Quand Nicéphore Soglo est élu président, en 1991, son épouse, alors âgée de 58 ans, n’a aucun passé militant. Mais au cours de la campagne présidentielle, la santé fragile de son mari la pousse à monter en première ligne.
Celui-ci élu, elle prendra une place prépondérante et ne se cantonnera pas au seul rôle de représentation traditionnellement dévolu aux femmes de chefs d’État. Sur le plan international, d’abord, où elle accompagne le président dans tous ses voyages officiels. Sur le plan de la politique intérieure, aussi, où elle se forge une image de stratège politique de haut vol.
Patronne incontestée
C’est elle qui, en mars 1992, portera sur les fonts baptismaux la Renaissance du Bénin (RB), dont elle devient la patronne incontestée. Le parti, créé pour soutenir son mari qui manque cruellement d’appuis au sein de la classe politique béninoise, remportera 20 des 83 sièges de l’Assemblée lors des législatives de 1995. Un chiffre qui peut sembler faible mais qui, à une époque où le nombre de formations était pléthorique, en fait le premier parti au Parlement.
Après la cinglante défaite de Nicéphore Soglo à la présidentielle de 1996, et le retour au pouvoir par les urnes de l’ancien président marxiste Mathieu Kerekou, le RB restera l’une des principales forces politiques du pays. En 1999, le parti, qu’elle dirige d’une main de fer avec son mari, parviendra même à rafler un tiers des sièges à l’Assemblée.
Élue député, Rosine Soglo ne manquera pas une occasion de faire entendre sa voix au sein du vieux bâtiment colonial qui héberge le Parlement. Elle y siégera jusqu’en 2019.
« Entreprise politique familiale »
« La politique a été pour moi un hasard, une nécessité, un mode de vie pour mettre à distance la vraie vie, pour donner un peu de bonheur individuel aussi », glissait-elle en 2003 dans un discours prononcé en marge de l’élection du président de l’Assemblée nationale. Une humilité affichée qui cache mal la femme politique sans complexe qu’elle pouvait être.
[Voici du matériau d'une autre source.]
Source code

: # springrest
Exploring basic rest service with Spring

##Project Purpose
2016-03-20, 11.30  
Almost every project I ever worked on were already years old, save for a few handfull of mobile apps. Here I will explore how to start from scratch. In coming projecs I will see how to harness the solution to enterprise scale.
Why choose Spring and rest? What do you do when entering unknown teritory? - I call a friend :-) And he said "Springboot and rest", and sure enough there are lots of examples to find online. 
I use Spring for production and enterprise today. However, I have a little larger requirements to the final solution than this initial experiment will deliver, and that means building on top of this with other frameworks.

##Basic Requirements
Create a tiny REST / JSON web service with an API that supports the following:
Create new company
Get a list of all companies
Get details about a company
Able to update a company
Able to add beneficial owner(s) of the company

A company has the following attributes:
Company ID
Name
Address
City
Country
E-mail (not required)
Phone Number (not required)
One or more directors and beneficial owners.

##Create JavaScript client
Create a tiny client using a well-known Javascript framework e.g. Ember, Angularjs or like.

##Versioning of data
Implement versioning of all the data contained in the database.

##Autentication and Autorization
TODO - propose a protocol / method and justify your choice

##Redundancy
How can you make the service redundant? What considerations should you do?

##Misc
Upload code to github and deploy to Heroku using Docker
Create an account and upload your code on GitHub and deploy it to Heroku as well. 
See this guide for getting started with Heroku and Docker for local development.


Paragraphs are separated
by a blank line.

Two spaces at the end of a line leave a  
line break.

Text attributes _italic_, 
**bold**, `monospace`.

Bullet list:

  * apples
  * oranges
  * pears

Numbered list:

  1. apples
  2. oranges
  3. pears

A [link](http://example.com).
Depuis la résidence familiale de la Haie Vive, à Cotonou, ville dont son mari est devenu le maire après avoir quitté le palais de la Marina, Rosine Soglo est à la manœuvre sur le champ de bataille politique. Au service de son ancien président d’époux, mais aussi de ses fils : Léhady, qui succèdera à son père à la mairie de Cotonou en 2015, et Ganiou, qui sera député et ministre.
Cette « entreprise politique familiale » vaut de nombreuses critiques à la famille Soglo, régulièrement accusée de vouloir fonder une dynastie. Au sein de la famille, cependant, l’ambiance n’est pas toujours au beau fixe. Nicéphore Soglo aura par exemple des mots très durs à l’encontre de son fils Léhady.
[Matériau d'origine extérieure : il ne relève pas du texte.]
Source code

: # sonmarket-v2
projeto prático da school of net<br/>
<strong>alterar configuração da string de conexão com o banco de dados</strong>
Ce dernier, étoile montante de la politique béninoise sous Thomas Boni Yayi, connaît une chute brutale après l’arrivée au pouvoir de Patrice Talon. Accusé d’abus de fonction, il perdra son poste de maire de Cotonou sur décision du conseil des ministres en 2017.
Depuis, il vit en exil en France, et a été condamné par contumace à dix ans de prison ferme par la Cour de répression des infractions économiques et du terrorisme (Criet). Il n’a pu être au chevet de sa mère dans ses derniers instants.
Ganiou Soglo, en revanche, était bien à Cotonou. Candidat à la présidentielle d’avril dernier, il avait été la cible d’une attaque par balles, début février, alors qu’il revenait d’un meeting. Touché au torse, il avait été évacué en France pour y être soigné. Il était, depuis, revenu dans son pays. Pendant toute la semaine qui a précédé le décès de sa mère, il a pu être à ses côtés.
Quant à l’ancien président Nicéphore Soglo, âgé de 87 ans, il est actuellement en France, à Paris, pour raisons médicales.